Es braucht ein Maßnahmenpaket für Alleinerziehende, das hat die Studie der #WU klar aufgezeigt. Es braucht treffsichere Maßnahmen – u.a. eine Reform des Unterhaltsrechts und anderer Einkommensbestandsteile! Und die Diskussion zu einer Form der #Kindergrundsicherung muss beginnen. https://t.co/zt4x7k5Q4f
— Anna Parr (@AnnaParrCaritas) March 23, 2022
„Wenn wir die Zahlen lesen, die Auswirkungen der Armutsgefährdung sehen und den Menschen zuhören, ist es allerhöchste Zeit, alles zu unternehmen, damit diese Familien nicht weiter beeinträchtigt werden“, fasst Zartler zusammen. Es brauche mehr finanzielle Absicherung, etwa durch eine Kindergrundsicherung. Außerdem mehr Unterstützung zur Vereinbarkeit von Beruf und Familie. Dies erreiche ein ausreichendes, flächendeckendes, zeitlich flexibles und qualitativ hochwertiges Angebot an Kinderbetreuungseinrichtungen. Auch ein Rechtsanspruch auf Kinderbetreuung müsse durchgesetzt werden.
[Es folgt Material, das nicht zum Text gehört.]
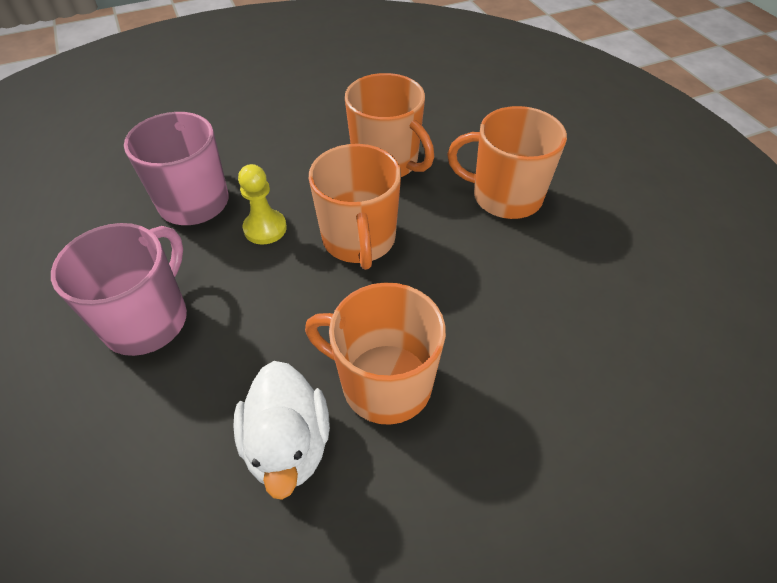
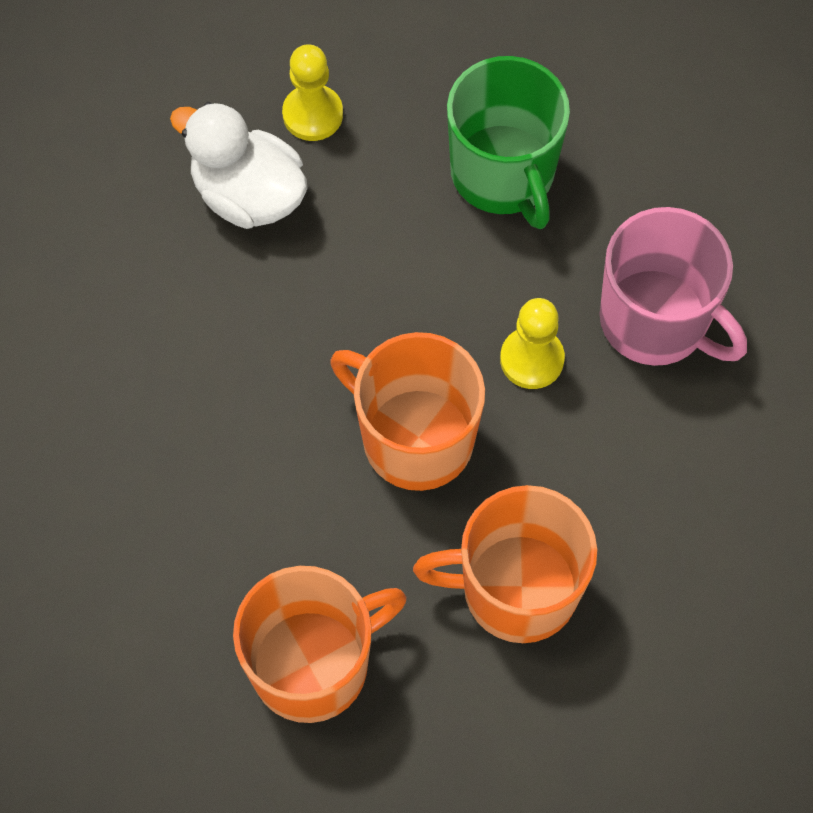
camera: 135 degrees right, 15 degrees up
pink mug [51,223,187,356] -> green mug [447,56,570,229]
orange mug [305,283,446,425] -> none
none -> yellow pawn [282,44,343,141]

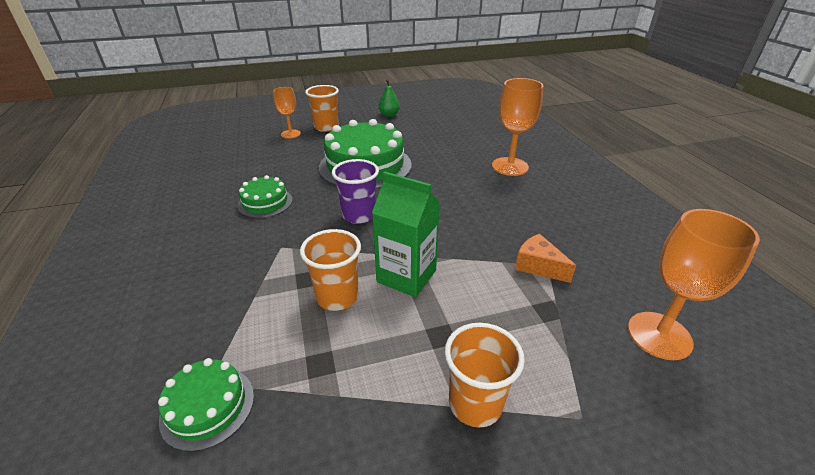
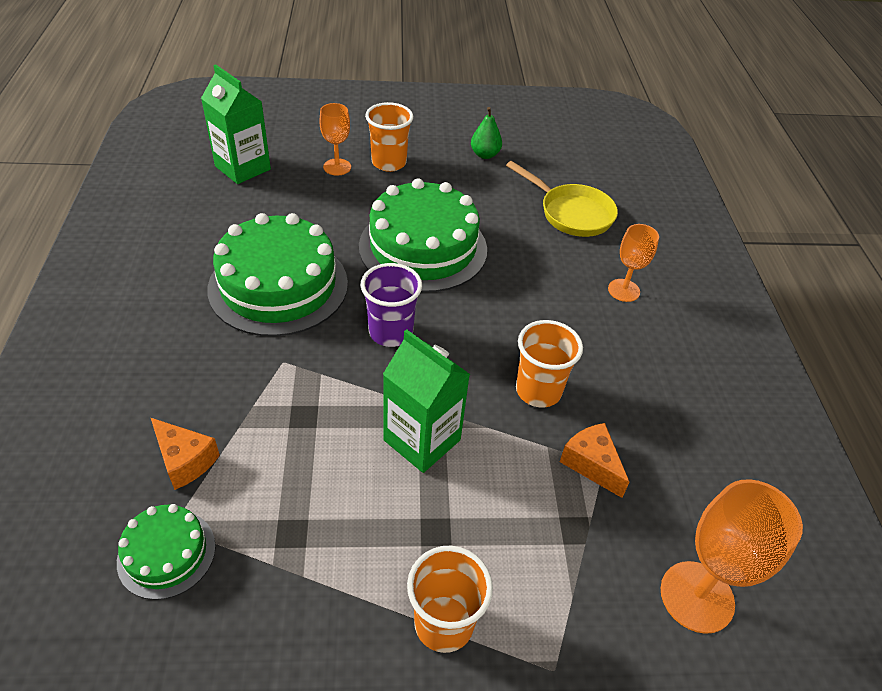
camera: 10 degrees right, 10 degrees up
green cake [238,175,292,218] -> green cake [208,213,348,336], size x1.98
orange cup [300,229,361,311] -> orange cup moved to [516,320,583,407]
orange goblet [492,78,543,176] -> orange goblet [608,224,659,302], size x0.62
none -> orange cheese [151,418,220,490]
none -> green carton [201,64,271,184]
none -> yellow pan [506,161,618,237]

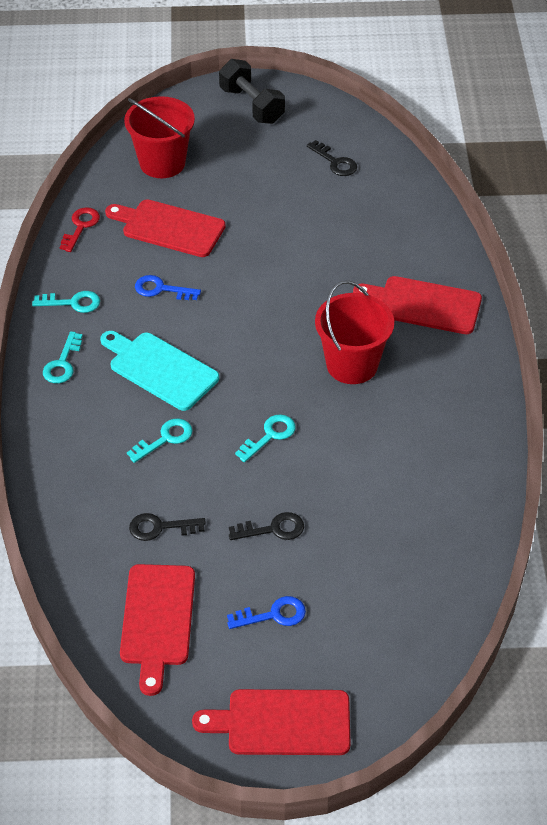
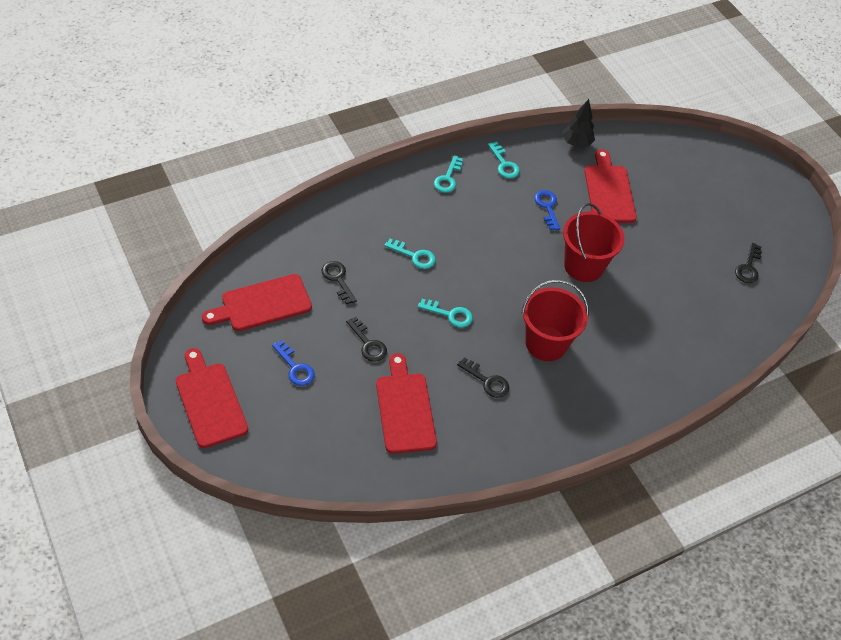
camera: 60 degrees right, 5 degrees up
turquoise key [43,331,83,383] -> turquoise key turned 60 degrees counterclockwise [434,155,463,193]
red key [59,207,100,252] -> black tree [562,99,595,148]
turquoise cutting board [100,331,219,411] -> none
red bucket [124,96,195,178] -> red bucket moved to [563,203,625,282]
black dumbbell [219,59,285,124] -> none
red cutting board [353,276,482,334] -> red cutting board moved to [376,353,437,454]
none -> black key [457,357,509,398]

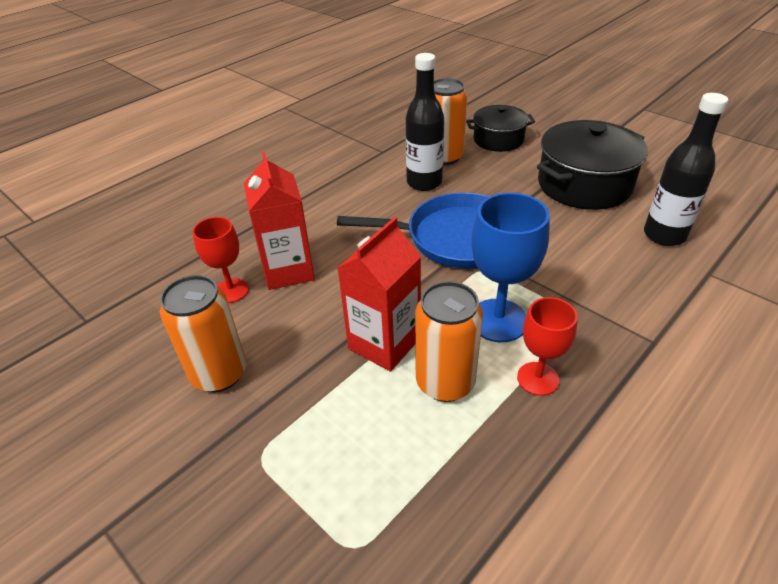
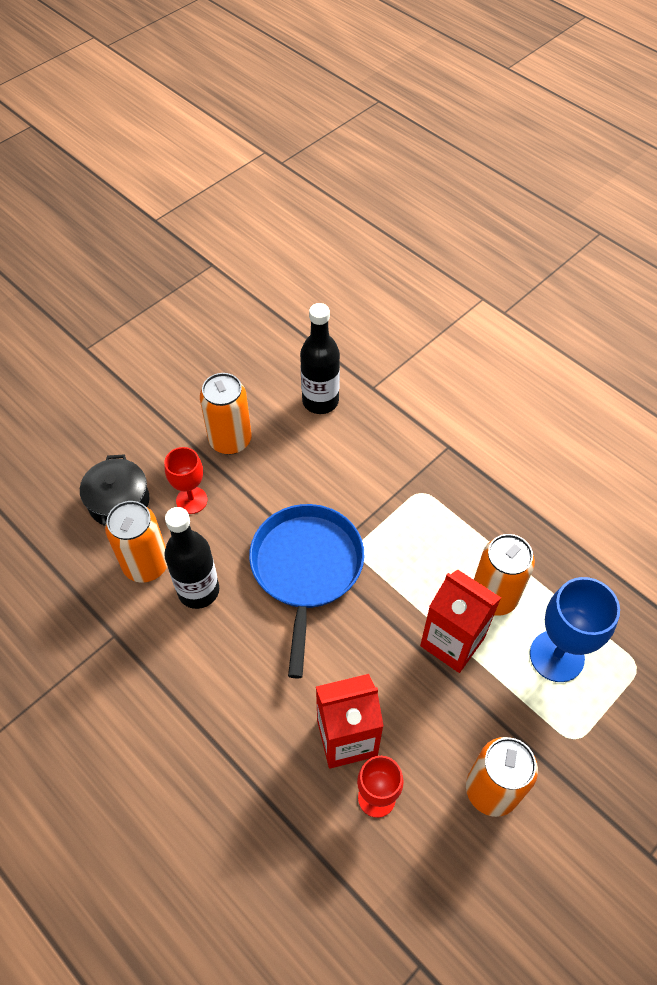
camera: 90 degrees left, 15 degrees up
blue goblet [471,193,550,342] -> blue goblet moved to [530,577,620,682]
red goblet [517,297,578,396] -> red goblet moved to [164,447,207,514]
black pot [537,120,648,210] -> orange can [200,373,252,455]

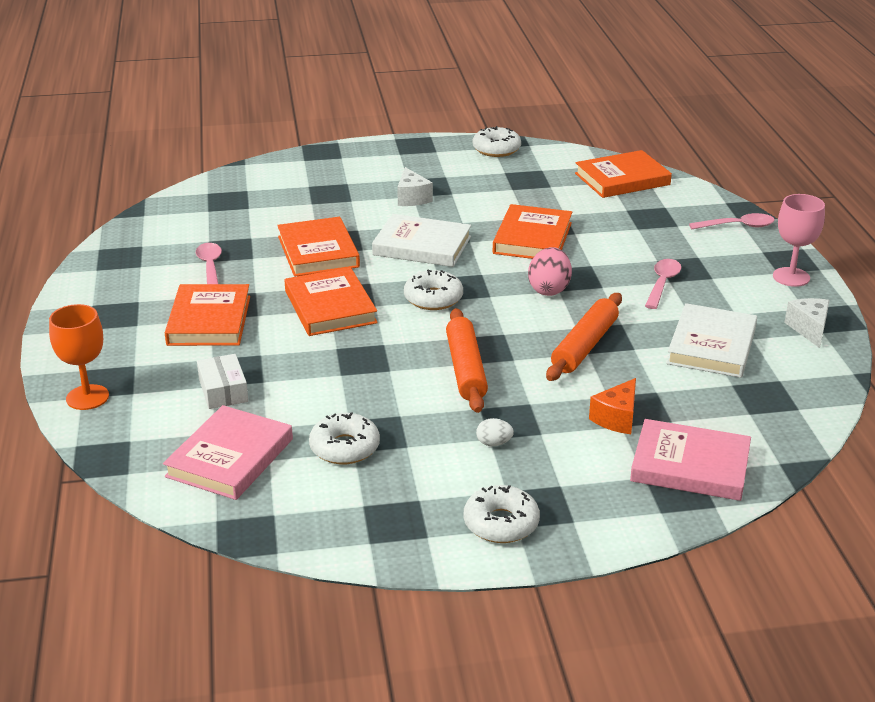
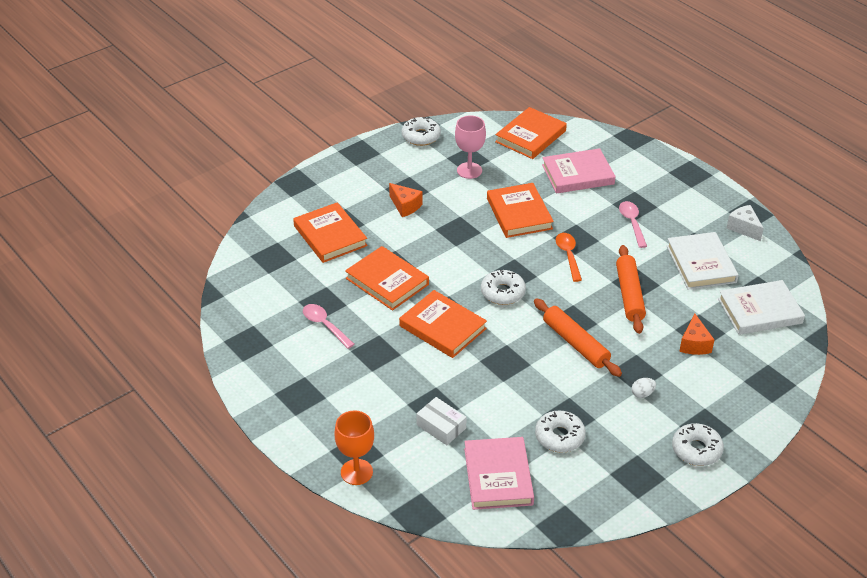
camera: 30 degrees left, 10 degrees up
orange book [165,284,250,346] -> orange book moved to [293,202,368,263]
white book [372,214,471,267] -> white book moved to [718,280,805,335]
white cheese [397,167,433,206] -> orange cheese [389,183,422,217]
pink egg [528,247,572,296] -> orange spoon [556,233,582,282]
pink book [630,419,751,501] -> pink book moved to [542,148,616,194]
pink spoon [689,213,775,229] -> none
pink goblet [773,194,825,287] -> pink goblet moved to [455,115,486,179]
Alleinerziehende: Folgen der Armutsgefährdung
Viele Begriffe im Kontext der Armutsgefährdung und der Ein-Eltern-Familien klingen abstrakt. Wenn man den Expertinnen zuhört, wird es schnell konkret. Kinder können nicht beim Schulausflug dabei sein oder sitzen im Anorak im Wohnzimmer, weil die Eltern die Heizkosten nicht zahlen können. Sie erzählen von Kindern, die statistisch extrem benachteiligt sind, obwohl sie nichts dafür können, nur einen Elternteil zu haben. Die Corona-Pandemie hat den Kampf gegen die Kinderarmut noch dringlicher gemacht.